Jeuland's recent research includes work to understand the economic implications of climate change for water resources projects on transboundary river systems, a range of primary data collection projects related to analysis of adoption of environmental health improving technology, and analysis of the costs and benefits of environmental health interventions in developing countries. He has conducted multiple field experiments on issues such as: the role of water quality information in affecting household water and hygiene behaviors; the demand for, and impacts of cleaner cookstoves on household well-being; the long-term sustainability and effects of rural sanitation and water supply projects. He has also collected data on preferences for a range of environmental health improvements including cholera vaccines, household water treatment technologies and improved cookstoves. In the energy and development domain, he is currently working on several projects with the Energy Access Project at Duke, and is a co-founder of the Sustainable Energy Transitions Initiative (SETI), along with Professor Subhrendu Pattanayak and scholars from Chile, China and Ethiopia. His energy portfolio includes work related to evaluation of cleaner cooking interventions, measuring energy access and reliability, and reviews of the drivers and impacts literature related to energy. 

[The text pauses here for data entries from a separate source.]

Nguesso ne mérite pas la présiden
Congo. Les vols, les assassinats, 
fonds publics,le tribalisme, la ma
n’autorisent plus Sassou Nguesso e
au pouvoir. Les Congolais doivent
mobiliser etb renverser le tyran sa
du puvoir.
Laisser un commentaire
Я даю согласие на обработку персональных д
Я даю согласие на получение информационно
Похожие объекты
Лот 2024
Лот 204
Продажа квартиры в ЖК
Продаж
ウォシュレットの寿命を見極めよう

Jeuland has worked in the past with the World Bank, USAID, the Millennium Challenge Corporation, UNICEF, and many field-based NGOs and community-based implementing organizations.

Prior to his graduate studies and work with the World Bank, Jeuland was a Peace Corps volunteer in Mali, West Africa, where he designed and monitored construction of a pilot wastewater treatment system and trained management personnel at the plant’s managing firm.